Karadeniz Teknik Üniversitesi (KTÜ) Jeofizik Mühendisliği Kısım Lideri Prof. Dr. Nilgün Sayıl ve KTÜ Sarsıntı ve Yapı Sıhhati Uygulama ve Araştırma Merkezi Müdürü Prof. Dr. Ahmet Can Altunışık, Marmara Denizi, Silivri açıklarında meydana gelen ve İstanbul başta olmak üzere etraf vilayetleri etkileyen 6.2 büyüklüğündeki sarsıntıya ait açıklamalarda bulundu.
Jeofizik Mühendisliği Kısım Lideri Prof. Dr.
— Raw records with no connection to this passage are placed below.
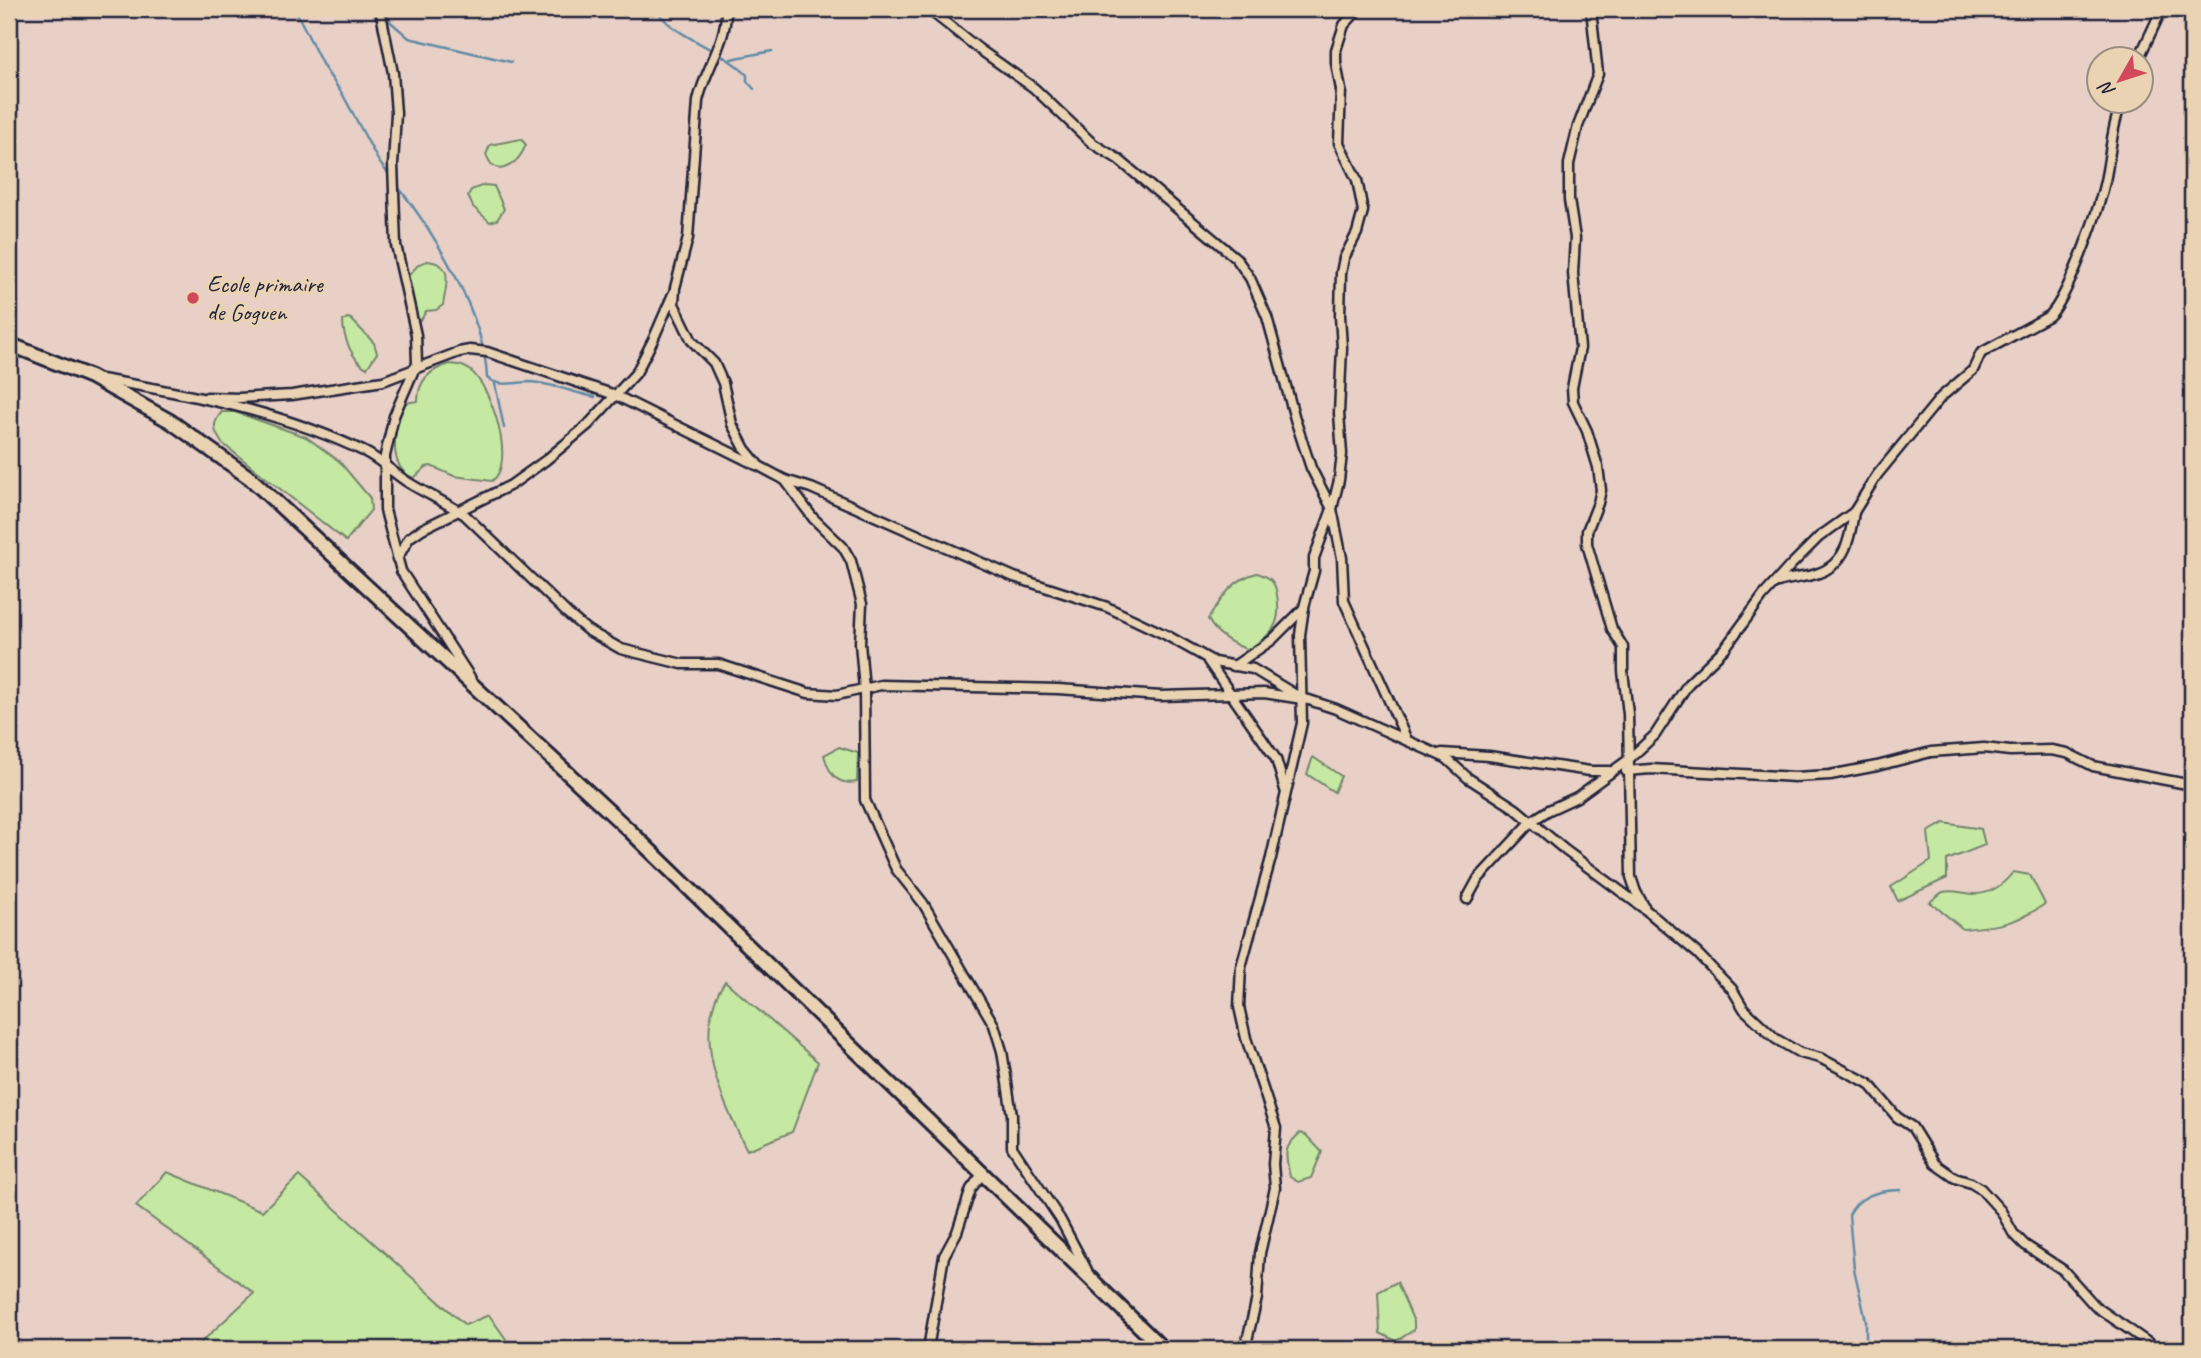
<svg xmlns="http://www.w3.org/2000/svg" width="2201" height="1358" font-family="Caveat,sans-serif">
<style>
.green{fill:#c5e8a2;stroke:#74856e;stroke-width:2}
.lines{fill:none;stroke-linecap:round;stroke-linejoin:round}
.stream{stroke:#628ba6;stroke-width:2.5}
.street-casing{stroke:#22223b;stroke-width:13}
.secondary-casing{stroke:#22223b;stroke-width:18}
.street{stroke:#ead3b2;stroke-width:8}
.secondary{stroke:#ead3b2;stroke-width:12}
.poi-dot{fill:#d1495b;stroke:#ead3b2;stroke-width:2.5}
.labels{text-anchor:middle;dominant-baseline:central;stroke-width:6;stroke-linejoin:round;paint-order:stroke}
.poi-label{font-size:24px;fill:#22223b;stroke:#ead3b2;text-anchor:start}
</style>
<rect width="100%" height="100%" fill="#e8d0c7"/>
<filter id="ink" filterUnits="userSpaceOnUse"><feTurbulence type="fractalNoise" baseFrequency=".0143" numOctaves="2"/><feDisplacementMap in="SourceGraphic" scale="14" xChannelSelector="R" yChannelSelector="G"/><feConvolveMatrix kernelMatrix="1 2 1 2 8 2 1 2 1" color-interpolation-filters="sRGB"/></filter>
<g filter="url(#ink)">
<g class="green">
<path d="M521,139L526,145C520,158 514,166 500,169L491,164L486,155L490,145Z"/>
<polygon points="484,185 494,186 504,209 497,220 490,222 473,207 468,196 471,190"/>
<path d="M427,261C455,263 446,286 443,305L436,310L426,311L421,320L417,319L408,276L419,264Z"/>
<path d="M347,318L351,319L374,343L377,353L367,368C352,361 343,337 343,321Z"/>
<path d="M450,364C458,365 464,365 471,371C491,387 517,464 492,481L454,476L431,466L426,467L414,478C386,468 394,425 405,403L418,401C418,380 431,369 450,364Z"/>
<path d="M222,412H235L306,437L339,461L370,498L371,510L346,541L222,443C214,431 211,424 222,412Z"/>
<path d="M1257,573C1270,577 1275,581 1277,595C1282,624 1273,632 1251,650C1234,646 1215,634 1208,619C1222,598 1232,579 1257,573Z"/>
<path d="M839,747L858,753L857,782C836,786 829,773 824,755Z"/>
<polygon points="1313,757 1341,776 1334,792 1307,774"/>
<polygon points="1944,823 1981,829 1985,845 1947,860 1947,878 1898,901 1891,887 1931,861 1928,832"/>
<path d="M2013,872L2030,875L2045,904C2016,924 1998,926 1963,929L1930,902C1934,899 1939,894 1943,892C1951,890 1959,892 1966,893C1986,897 2001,888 2013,872Z"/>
<path d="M725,981L818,1062L792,1132L747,1150C721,1100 690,1033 725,981Z"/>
<path d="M1300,1133L1306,1135L1322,1152L1311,1178L1298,1182L1290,1177C1286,1154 1281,1150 1300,1133Z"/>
<polygon points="167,1172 262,1211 299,1176 465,1325 489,1315 513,1349 194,1349 254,1293 136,1206"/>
<polygon points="1397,1282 1414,1322 1414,1330 1396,1341 1380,1333 1378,1292"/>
</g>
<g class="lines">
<g class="stream">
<polyline points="295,9 323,66 343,95 379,162 390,176"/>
<path d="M655,9C679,41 720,47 747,75V81L754,89"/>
<polyline points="385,17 409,38 511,62"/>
<polyline points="731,59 772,51"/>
<path d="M396,184C434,232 485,315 487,378C501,388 514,382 530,382C551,383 574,393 595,397"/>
<polyline points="495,384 504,428"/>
<path d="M1866,1349V1321L1854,1269L1849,1215C1858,1195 1880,1190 1901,1190"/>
</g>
<g class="street-casing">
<g id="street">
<polyline points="380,9 393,73 396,113 393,165 396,245 416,335 417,363 394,416 385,456 385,510 401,571 470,677"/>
<path d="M726,9C727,43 705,68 698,101L688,238L675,288L674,304L692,341L714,363L723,383L732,424L745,449L759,466L785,480L813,518L843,547L851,561L862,604L860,643L864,689L865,800L896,869L923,903L994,1025L1002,1051L1012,1115V1147L1060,1219L1087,1270"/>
<polyline points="928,9 979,49 1034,88 1092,143 1118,159 1236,258 1250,278 1267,317 1295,419 1311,468 1332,509 1342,558 1344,601 1406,738"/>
<polyline points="1591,9 1598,74 1578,126 1569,164 1569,200 1575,238 1573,273 1580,348 1572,388 1573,402 1587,431 1598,467 1601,490 1598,503 1587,531 1587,544 1612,629 1623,647 1623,671 1628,714 1631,877 1636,892 1644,906"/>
<polyline points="2138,60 2162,9"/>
<path d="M101,379C190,394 283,412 365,452C381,460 393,473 409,483C427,494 447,503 465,515L568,614L587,630L621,649L682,664H718L808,693L837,695L881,685L1058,689L1161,696L1264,693L1309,700L1336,709L1446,758L1468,778L1516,809L1565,850L1646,910L1697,953L1732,989L1744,1009L1776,1039L1800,1053L1820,1058L1868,1083L1897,1117L1912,1127L1935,1164L1955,1178L1971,1183L1981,1189L2001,1211L2013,1233L2025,1245L2063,1270L2095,1306L2150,1344L2154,1349"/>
<polyline points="207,397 239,398 292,395 383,381 459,352 470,350 487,352 615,395 756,465"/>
<polyline points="785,480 811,488 1014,577 1107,607 1166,635 1214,662 1253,669 1296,695"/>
<polyline points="397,559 409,538 422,529 511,485 546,460 588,425 636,373 653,340 673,294"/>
<path d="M1778,582C1790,578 1803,578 1816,574C1846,565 1850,538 1854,512"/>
<polyline points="1208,661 1276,759 1285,790"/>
<polyline points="1234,666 1272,640 1304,608"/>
<polyline points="1442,753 1489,756 1590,771 1609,771"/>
<polyline points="1626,771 1651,769 1795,777 1830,775 1877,766 1931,752 1984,748 2010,751 2051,750 2067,753 2093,766 2192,785"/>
<path d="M1467,899L1478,879L1532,821L1549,810L1577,797L1628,760L1655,735L1688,684L1725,648L1763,596L1791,565L1819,537L1854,512L1877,475L1941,397L1973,370L1981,353L2049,316C2068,299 2101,204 2106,176C2111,151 2112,125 2122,102"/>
<polyline points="928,1349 944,1256 957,1232 971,1189 982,1174"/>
<polyline points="1245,1349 1257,1298 1260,1253 1275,1188 1273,1164 1276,1128 1246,1038 1239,1007 1241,967 1271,858 1302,723 1300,635 1304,607 1314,571 1314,558 1332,509 1339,480 1342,454 1339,413 1342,348 1340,316 1341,273 1344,258 1357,233 1363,211 1357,180 1339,143 1341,90 1336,63 1336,50 1344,25 1359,9"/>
</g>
</g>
<g class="secondary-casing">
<polyline id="secondary" points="9,344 91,377 170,421 250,478 630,831 1163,1349"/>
</g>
<use href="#street" class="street"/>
<use href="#secondary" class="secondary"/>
</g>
</g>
<circle class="poi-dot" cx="193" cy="298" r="7"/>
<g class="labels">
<g class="poi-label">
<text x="207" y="284">Ecole primaire<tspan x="207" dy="28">de Goguen</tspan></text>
</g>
</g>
<rect width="2201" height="1358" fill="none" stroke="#ead3b2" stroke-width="35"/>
<rect x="18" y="18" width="2166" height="1323" fill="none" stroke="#22223b" stroke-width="2.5" filter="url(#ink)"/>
<g transform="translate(2120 80) rotate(231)"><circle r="33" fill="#ead3b2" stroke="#9a8c82" stroke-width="2"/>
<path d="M0-5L12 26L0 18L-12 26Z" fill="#d1495b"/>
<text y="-10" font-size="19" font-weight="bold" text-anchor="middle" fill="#22223b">N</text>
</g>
</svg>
Nilgün Sayıl, yaptığı açıklamada "Kuzey Anadolu Fay Zonu’nun (KAF) ‘Kuzey Kolu’ olarak tanımlanan İzmit Körfezi’nden Marmara Denizi içerisinde devam edip Ganos fayına ve oradan Ege Denizi’ne uzanan fay kolu üzerinde bugün Mw6.2 büyüklüğünde deniz tabanından 13.1 km derinlikte sığ bir sarsıntı olmuştur. Fayın odak sistemi KAF ile uyumlu doğrultu atımıdır. Zelzelenin merkez üssü İstanbul Silivri açıklarında, kıyıya 27 km uzaklıktadır. Zelzele Silivri kıyısında 3 cm, Marmara Ereğli kıyısında 2 cm deniz düzeyinde yükselme olmuştur. Sarsıntının hissedilen şiddeti merkez üssünde VI kıymetindedir. Beşerler tarafından aktif bir biçimde hissedilmiştir. Bölgede 1900-2025 yıllarında M>6.0 büyüklükte 9 adet sarsıntı olmuştur. Bugün saat 12.13’da M4.0 büyüklüğünde meydana gelen zelzeleden yarım saat sonra M6.1 büyüklüğünde zelzele meydana gelmiş, şimdiye kadar 5 adet magnitüdü 4.0 den büyük zelzele olmuş, 2 adet 5.0’den büyük sarsıntı meydana gelmiştir. Sarsıntı aktivitesinin bir müddet daha devam etmesi beklenmektedir. Yeri sağlam olmayan yerlerden ve muteber olmayan binalardan uzak durulması önerilmektedir" sözlerini kullandı.
"Kesinlikle Kullanılmamalı"
KTÜ Sarsıntı ve Yapı Sıhhati Uygulama ve Araştırma Merkezi Müdürü Prof. Dr. Ahmet Can Altunışık ise hasarlı ve kuşkulu yapıları işaret ederek "Yaklaşık 7 kilometre derinlikte oluşan bu sarsıntılar, İstanbul ve etraf vilayetlerde ağır halde hissedilmiştir. Bu noktada en değerli konu, hasar görmüş ya da kuşkulu yapıların yetkili hasar tespit takımları tarafından incelenmeden mutlaka kullanılmaması gerektiğidir. Vatandaşlarımızın güvenlikleri için bu yapılara giriş yapmamaları büyük değer arz etmektedir" dedi.
Prof. Dr. Altunışık, depremin ardından yaşanabilecek artçı sarsıntılar da göz önüne alındığında, sakin kalmak ve ilgili kurumların yönlendirmelerine dikkatle uymanın hayati bir sorumluluk olduğunu kelamlarına ekledi.

Yorum Yaz

Gönderdiğiniz yorum moderasyon ekibi tarafından incelendikten sonra yayınlanacaktır.